Finding an appropriate space was definitely a tough one. The landscape in Berlin has been changing quite a lot.
What makes STATE Studio different from other exhibition spaces?
STATE Studio is a space where future developments can be discussed in the here and now. The aim is to reflect on the consequences of research developments on a societal and philosophical level. With Field Experiments, we are placing them in an experiential exhibition, shedding a light on what’s to come.
Participatory exhibits allow for interaction and feedback from the side of the audience, such as Farming the Uncanny Valley, an interdisciplinary research project with the University of the Arts Berlin, Fraunhofer Umsicht, YOU.SE and is funded by the Ministry for Education and Research. Six different artists and designers developed prototypes exploring new forms of communication and participation in the bioeconomy in light of a sustainable future.

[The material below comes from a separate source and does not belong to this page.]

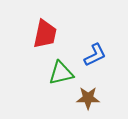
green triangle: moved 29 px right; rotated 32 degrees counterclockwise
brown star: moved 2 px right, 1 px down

We want to find out how we can imagine such a future bioeconomy together. Hence we invite our visitors to interact with the prototypes on different levels, e.g. by tasting different raspberry aromas raising questions on what we deem authentic and leaving their personal thoughts, ideas and impressions.
The feedback is feeding back into the project and helps us to improve our means of interaction. On a more general level, all our complementary readings and exhibition material are written and designed in a way that makes it understandable for experts and non-experts alike, no matter what age. Through introductory questions, we want to involve our audience and motivate them to reflect with a critical eye.
What does STATE Studio want to bring to the audience?
We want to make people curious again. By showcasing the works of artists, designers and researchers alike, our aim is to open up some of the black boxes that surround us and create a dialogue around innovations and research.
With STATE and with our exhibition series Field Experiments, in particular, we hope to foster opportunities to experience, discuss and co-create possible future developments already today. Through the program next to the ongoing exhibition, such as workshops, readings, and panel discussions each project is introduced and offers a curated deep dive into the topic.
Field experiments is your opening exhibition. What was the intellectual process behind it?
Bringing together arts, sciences, and society but also the business end of things is of foremost importance to us since all these components are crucial when we talk about a shared future. In contrast to the residency and the previous festival editions, we wanted to create space where current developments can be discussed and experienced, no matter if it is an artwork, a speculative prototype or a new technology fresh off the lab bench.
This means that Field Experiments is curated in a more open kind of way, touching upon different topics that will or already do impact society now. So in a way, Field Experiments is an experiment in itself. It is an ongoing series. While currently exhibiting works that discuss genome editing, biotechnology and artificial intelligence, we have new works coming in next year, while other exhibits will stay with us a bit longer.
What would be your biggest curating extravaganza?
I am still quite excited about the artist residency program we started this year with Max Delbrück Center for Molecular Medicine in the Helmholtz Association and their CRISPR Laboratory. The next residency is in cooperation with Fraunhofer Institute and will kick off next year. The open call just closed today.
As a curator, I enjoy the challenge of bridging disciplines on the one hand and being really close to the artistic process on the other hand. There is so much to learn from all sides, the researchers, the artist, and the curatorial team, and it is a fertile seedbed for science communication in general. I believe artists and researchers have tremendous power and responsibility. We are here to help shape the discourse around.
You couldn’t live without…
Experiments – It might sound cheesy, but I truly believe in experimentation. It dares you to go one step further, and it is the source of all innovation.